Zuckerarten setzen sich unterschiedlich zusammen 

Aber ist es nicht eigentlich egal für die Gesundheit, welche Zuckerart in einem Lebensmittel steckt, weil Zucker am Ende eben einfach Zucker ist? Ja und nein. Gesund ist Zucker zwar nie – aber offenbar gibt es Varianten, die sind noch etwas ungesünder als andere.

Dazu ein kleiner Exkurs:

  • Die von der Industrie verwendeten Süßungsmittel und Zuckerarten setzen sich im Wesentlichen alle aus unterschiedlichen Kombinationen von Einfachzuckern (Monosacchariden) zusammen.
  • Solche Bausteine können entweder als Kette verbunden sein oder einzeln vorliegen.
  • Die wichtigsten und weitaus häufigsten Einfachzucker heißen Glukose und Fruktose. So ist der gewöhnliche Haushaltszucker ein Zweifachzucker, bei dem Glukose und Fruktose verbunden sind und jeweils die Hälfte ausmachen. Häufig liegen diese beiden Monosaccharide jedoch als Einzelbausteine vor – und zwar mit unbekanntem Mischungsverhältnis.

Zu viel Fruktose kann zu Fettleber führen 

Wichtig ist das Verhältnis von Glukose und Fruktose, weil diese beiden Zucker vom Körper sehr unterschiedlich verstoffwechselt werden: Mit Glukose-Molekülen kann der Organismus evolutionär gesehen besser umgehen und sie in sämtlichen Körperzellen in Energie verwandeln; auch die Stärke in Getreide, Brot oder Reis besteht schließlich aus Glukose.

Fruktose ist dagegen in jüngster Zeit in Verruf geraten: Denn der Fruchtzucker wird zu großen Teilen von der Leber weiterverarbeitet. Und bekommt die Leber zu viel Fruktose bei einem gleichzeitigen Übermaß an Kalorien, dann kann das zu einer Verfettung des Organs führen.

"Eine Fettleber ist verknüpft mit erhöhten Blutfettwerten, Insulinresistenz, Typ-2-Diabetes und Bluthochdruck", erläutert Ernährungsforscher Stefan Kabisch. "Und wenn man diese Dinge lange genug wuchern lässt, dann steigt das Risiko für Herzinfarkt, Schlaganfall und Krebs."

Hinzu komme, dass Fruktose im Gegensatz zu Glukose kaum satt macht. Man trinkt dann zum Beispiel von einem fruktosereichen Softdrink immer weiter, ohne dass eine natürliche Sättigungsbremse eintritt.

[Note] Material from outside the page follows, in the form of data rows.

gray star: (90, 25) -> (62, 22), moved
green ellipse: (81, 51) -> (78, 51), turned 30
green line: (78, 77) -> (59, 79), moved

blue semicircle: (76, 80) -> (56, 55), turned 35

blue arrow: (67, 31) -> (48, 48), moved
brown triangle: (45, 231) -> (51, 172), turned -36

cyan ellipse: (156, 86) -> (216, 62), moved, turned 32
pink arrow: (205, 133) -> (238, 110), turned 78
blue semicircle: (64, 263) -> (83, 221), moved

Hohen Fruktose-Anteil vermeiden

Dafür verursacht die Fruktose aber auch keine der berüchtigten Blutzucker- oder Insulinspitzen, um deren Vermeidung derzeit ein regelrechter Hype entbrannt ist. Denn nur Glukose benötigt die Ausschüttung von Insulin, um über das Blut in die Zellen zu gelangen.

Liegt darin nicht ein Vorteil der Fruktose? Nein, findet Ernährungsexperte Kabisch. "Diese Fixierung auf hohe Glukose- und Insulinspitzen ignoriert das Problem der Fruktose vollkommen und lässt sie damit viel besser dastehen, als sie eigentlich ist."

Okay, halten wir also fest: Zucker ist immer schlecht. Aber noch ein wenig schlechter ist eine Zuckerart, wenn sie einen hohen Anteil an Fruktose enthält. Grund genug, sich ein paar gängige Süßmacher etwas genauer anzusehen.

Zucker: Wie setzt sich Haushaltszucker zusammen?

Steht auf der Liste der Zutaten "Zucker", entspricht das jenem gewöhnlichen Haushaltszucker, den wir als weiße oder braune Kristalle in Tüten kaufen können. Haushaltszucker ist chemisch gesehen ein Zweifachzucker mit dem Namen Saccharose: Saccharose besteht aus jeweils einem Glukose- und einem Fruktose-Molekül, die chemisch miteinander verbunden sind. Das heißt im Umkehrschluss: Glukose und Fruktose machen zuverlässig jeweils die Hälfte aus.

Außerdem gut zu wissen:

  • Haushaltszucker wird entweder aus Zuckerrüben oder aus Zuckerrohr hergestellt.
  • Brauner Zucker oder Rohzucker enthalten noch Begleitstoffe aus diesem Ursprung wie etwa Melasse.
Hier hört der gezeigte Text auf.